#### Data excerpts

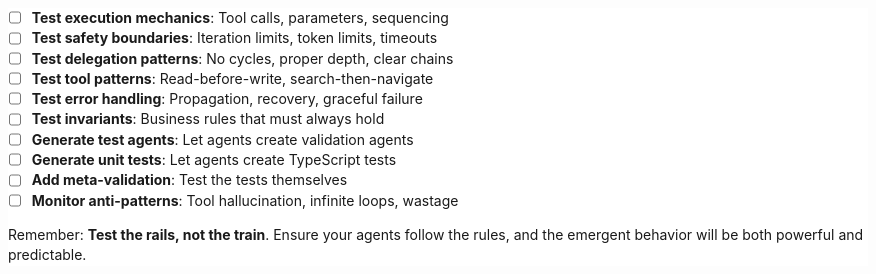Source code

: - [ ] **Test execution mechanics**: Tool calls, parameters, sequencing
- [ ] **Test safety boundaries**: Iteration limits, token limits, timeouts
- [ ] **Test delegation patterns**: No cycles, proper depth, clear chains
- [ ] **Test tool patterns**: Read-before-write, search-then-navigate
- [ ] **Test error handling**: Propagation, recovery, graceful failure
- [ ] **Test invariants**: Business rules that must always hold
- [ ] **Generate test agents**: Let agents create validation agents
- [ ] **Generate unit tests**: Let agents create TypeScript tests
- [ ] **Add meta-validation**: Test the tests themselves
- [ ] **Monitor anti-patterns**: Tool hallucination, infinite loops, wastage

Remember: **Test the rails, not the train**. Ensure your agents follow the rules, and the emergent behavior will be both powerful and predictable.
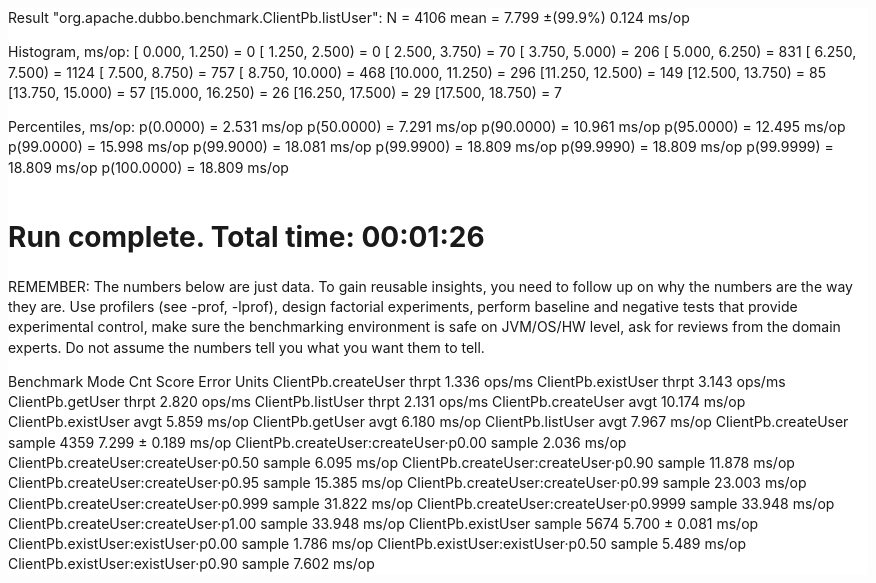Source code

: 

Result "org.apache.dubbo.benchmark.ClientPb.listUser":
  N = 4106
  mean =      7.799 ±(99.9%) 0.124 ms/op

  Histogram, ms/op:
    [ 0.000,  1.250) = 0 
    [ 1.250,  2.500) = 0 
    [ 2.500,  3.750) = 70 
    [ 3.750,  5.000) = 206 
    [ 5.000,  6.250) = 831 
    [ 6.250,  7.500) = 1124 
    [ 7.500,  8.750) = 757 
    [ 8.750, 10.000) = 468 
    [10.000, 11.250) = 296 
    [11.250, 12.500) = 149 
    [12.500, 13.750) = 85 
    [13.750, 15.000) = 57 
    [15.000, 16.250) = 26 
    [16.250, 17.500) = 29 
    [17.500, 18.750) = 7 

  Percentiles, ms/op:
      p(0.0000) =      2.531 ms/op
     p(50.0000) =      7.291 ms/op
     p(90.0000) =     10.961 ms/op
     p(95.0000) =     12.495 ms/op
     p(99.0000) =     15.998 ms/op
     p(99.9000) =     18.081 ms/op
     p(99.9900) =     18.809 ms/op
     p(99.9990) =     18.809 ms/op
     p(99.9999) =     18.809 ms/op
    p(100.0000) =     18.809 ms/op


# Run complete. Total time: 00:01:26

REMEMBER: The numbers below are just data. To gain reusable insights, you need to follow up on
why the numbers are the way they are. Use profilers (see -prof, -lprof), design factorial
experiments, perform baseline and negative tests that provide experimental control, make sure
the benchmarking environment is safe on JVM/OS/HW level, ask for reviews from the domain experts.
Do not assume the numbers tell you what you want them to tell.

Benchmark                                 Mode   Cnt   Score   Error   Units
ClientPb.createUser                      thrpt         1.336          ops/ms
ClientPb.existUser                       thrpt         3.143          ops/ms
ClientPb.getUser                         thrpt         2.820          ops/ms
ClientPb.listUser                        thrpt         2.131          ops/ms
ClientPb.createUser                       avgt        10.174           ms/op
ClientPb.existUser                        avgt         5.859           ms/op
ClientPb.getUser                          avgt         6.180           ms/op
ClientPb.listUser                         avgt         7.967           ms/op
ClientPb.createUser                     sample  4359   7.299 ± 0.189   ms/op
ClientPb.createUser:createUser·p0.00    sample         2.036           ms/op
ClientPb.createUser:createUser·p0.50    sample         6.095           ms/op
ClientPb.createUser:createUser·p0.90    sample        11.878           ms/op
ClientPb.createUser:createUser·p0.95    sample        15.385           ms/op
ClientPb.createUser:createUser·p0.99    sample        23.003           ms/op
ClientPb.createUser:createUser·p0.999   sample        31.822           ms/op
ClientPb.createUser:createUser·p0.9999  sample        33.948           ms/op
ClientPb.createUser:createUser·p1.00    sample        33.948           ms/op
ClientPb.existUser                      sample  5674   5.700 ± 0.081   ms/op
ClientPb.existUser:existUser·p0.00      sample         1.786           ms/op
ClientPb.existUser:existUser·p0.50      sample         5.489           ms/op
ClientPb.existUser:existUser·p0.90      sample         7.602           ms/op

#### Instructions to follow
A single number is the answer: the count of lines above that include the string "getUser".

#### Solution to this exercise
2